Contributing Members: Shane Davey 0885534

Data Curation and Conditioning

In [3]:
#connect to my google drive to access csv file
import pandas as pd 
from google.colab import drive 
drive.mount('/content/drive')

Mounted at /content/drive


In [4]:
room_df = pd.read_csv('/content/drive/MyDrive/ESOF - 4011/Project/Occupancy_Estimation.csv') #read in data set

In [5]:
import numpy as np
import matplotlib.pyplot as plt
from sklearn.model_selection import train_test_split
from pandas.core.internals.array_manager import NullArrayProxy
from scipy.stats import zscore
from sklearn import linear_model
from sklearn.metrics import mean_squared_error, r2_score, mean_absolute_error
from sklearn.tree import DecisionTreeRegressor 
from sklearn.neighbors import KNeighborsRegressor
from matplotlib.colors import ListedColormap
import time
import seaborn as sns 

Beginning of Data Analysis:

First thing we want to check is if the data set is formatted correctly and can be opened.

In [6]:
room_df #display data set

Unnamed: 0,Date,Time,S1_Temp,S2_Temp,S3_Temp,S4_Temp,S1_Light,S2_Light,S3_Light,S4_Light,S1_Sound,S2_Sound,S3_Sound,S4_Sound,S5_CO2,S5_CO2_Slope,S6_PIR,S7_PIR,Room_Occupancy_Count
0,2017/12/22,10:49:41,24.94,24.75,24.56,25.38,121,34,53,40,0.08,0.19,0.06,0.06,390,0.769231,0,0,1
1,2017/12/22,10:50:12,24.94,24.75,24.56,25.44,121,33,53,40,0.93,0.05,0.06,0.06,390,0.646154,0,0,1
2,2017/12/22,10:50:42,25.00,24.75,24.50,25.44,121,34,53,40,0.43,0.11,0.08,0.06,390,0.519231,0,0,1
3,2017/12/22,10:51:13,25.00,24.75,24.56,25.44,121,34,53,40,0.41,0.10,0.10,0.09,390,0.388462,0,0,1
4,2017/12/22,10:51:44,25.00,24.75,24.56,25.44,121,34,54,40,0.18,0.06,0.06,0.06,390,0.253846,0,0,1
...,...,...,...,...,...,...,...,...,...,...,...,...,...,...,...,...,...,...,...
10124,2018/01/11,08:58:07,25.06,25.13,24.69,25.31,6,7,33,22,0.09,0.04,0.06,0.08,345,0.000000,0,0,0
10125,2018/01/11,08:58:37,25.06,25.06,24.69,25.25,6,7,34,22,0.07,0.05,0.05,0.08,345,0.000000,0,0,0
10126,2018/01/11,08:59:08,25.13,25.06,24.69,25.25,6,7,34,22,0.11,0.05,0.06,0.08,345,0.000000,0,0,0
10127,2018/01/11,08:59:39,25.13,25.06,24.69,25.25,6,7,34,22,0.08,0.08,0.10,0.08,345,0.000000,0,0,0


In [7]:
room_df.shape #check shape of database

(10129, 19)

Gettting the shape of the dataframe we can see that it matches what is described in the repository, 10129 entries with the 19 necissary columns

Making a dataframe for the csv file and running these tests we can see that the data is presented and there we no initial problems with it.

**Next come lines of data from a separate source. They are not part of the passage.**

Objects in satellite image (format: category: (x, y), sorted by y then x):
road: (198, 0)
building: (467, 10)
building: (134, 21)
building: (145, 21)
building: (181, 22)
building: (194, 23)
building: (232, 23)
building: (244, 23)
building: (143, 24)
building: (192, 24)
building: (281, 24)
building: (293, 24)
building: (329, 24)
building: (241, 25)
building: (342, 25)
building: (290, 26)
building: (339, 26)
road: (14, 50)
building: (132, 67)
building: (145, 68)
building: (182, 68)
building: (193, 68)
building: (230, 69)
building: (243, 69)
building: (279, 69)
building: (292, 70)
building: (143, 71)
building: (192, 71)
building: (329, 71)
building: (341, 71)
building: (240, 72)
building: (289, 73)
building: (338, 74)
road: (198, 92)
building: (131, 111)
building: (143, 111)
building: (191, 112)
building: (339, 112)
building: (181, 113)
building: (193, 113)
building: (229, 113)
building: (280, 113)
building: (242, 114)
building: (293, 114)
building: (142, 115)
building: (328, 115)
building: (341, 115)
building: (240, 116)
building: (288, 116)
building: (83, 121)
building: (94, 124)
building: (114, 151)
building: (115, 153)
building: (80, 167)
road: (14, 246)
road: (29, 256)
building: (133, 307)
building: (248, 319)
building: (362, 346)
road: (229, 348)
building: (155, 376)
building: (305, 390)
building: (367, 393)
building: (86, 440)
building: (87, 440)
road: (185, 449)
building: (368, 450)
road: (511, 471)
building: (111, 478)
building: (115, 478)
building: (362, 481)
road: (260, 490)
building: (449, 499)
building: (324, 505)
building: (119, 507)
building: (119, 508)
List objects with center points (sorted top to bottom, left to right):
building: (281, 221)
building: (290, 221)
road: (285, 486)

Then we want to check and see that the data provided is complete and there are no values that are missing.

In [None]:
if np.where(pd.isnull(room_df)) == NullArrayProxy: #check to see if there are any empty entries in the datafram
  print ("Some data may be missing") #if there is data missing notify user
else: #if all the data is there
  print ("All data is complete") #notify user


After excecution we can see that the data set is complete and we can move on to the next step. It is important to start by making sure the data provided functions correctly before preprocessing as it would greatly affect the final product. 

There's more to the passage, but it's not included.